The hacking attempts, which were rooted through U.S. university servers, began when the Times revealed in October last year that China’s Premier Wen Jiabao’s extended family controlled assets worth at least $2.7 billion, a report which a Chinese Foreign Ministry spokesperson said “blackens China’s name and has ulterior motives.”

“On Oct. 25, the day the article was published online, AT&T informed The Times that it had noticed behavior that was consistent with other attacks believed to have been perpetrated by the Chinese military,” the Times wrote on Wednesday.

Hackers appeared to be looking for information on who provided information to its Shanghai Bureau Chief David Barboza, who broke the Wen story. Bloomberg confirmed that similar attempts have been made to hack into its systems after the news service published its expose on the wealth of China’s incoming President Xi Jinping last July.

Yesterday, the Wall Street Journal said that its systems had also been hacked by Chinese hackers. Among the targets were its Beijing bureau chief and the reporters who contributed to the Journal’s coverage of the fall of disgraced Chongqing Party Secretary Bo Xilai.

“Evidence shows that infiltration efforts target the monitoring of the Journal’s coverage of China, and are not an attempt to gain commercial advantage,” Paula Keve, a spokeswoman for Journal publisher Dow Jones, said in a written statement.

China’s Foreign Ministry has haplessly stuck to its position of denial against the hacking accusations perpetuated by other parts of China’s complex state apparatus. ”Nowadays the problem is that there are some people abroad avidly concocting rumours about China’s so-called Internet espionage,” then Foreign Ministry Spokesman Qin Gang said at a 2009 press conference, a year after first email hacking reports emerged. “There’s a ghost abroad called the Cold War and a virus called the China threat.”

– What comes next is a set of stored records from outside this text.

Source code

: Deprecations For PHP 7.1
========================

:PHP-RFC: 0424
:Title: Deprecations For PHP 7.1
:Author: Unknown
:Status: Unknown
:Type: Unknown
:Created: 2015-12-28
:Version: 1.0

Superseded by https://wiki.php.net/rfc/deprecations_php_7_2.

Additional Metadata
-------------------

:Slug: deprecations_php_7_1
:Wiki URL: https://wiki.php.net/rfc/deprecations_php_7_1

“Advanced persistent threat”, tech-speak for cyber-attack groups, are bound to prosper as China undergoes a once in a decade leadership change, says Mandiant, the computer security firm hired by the Times to investigate the hacking, in a blogpost on Monday. “We have determined that the new leaders will only enhance the influence that the People’s Liberation Army, State Owned Enterprises, and national-level central planning initiatives have already had in contributing to an environment which produces and nurtures APT.”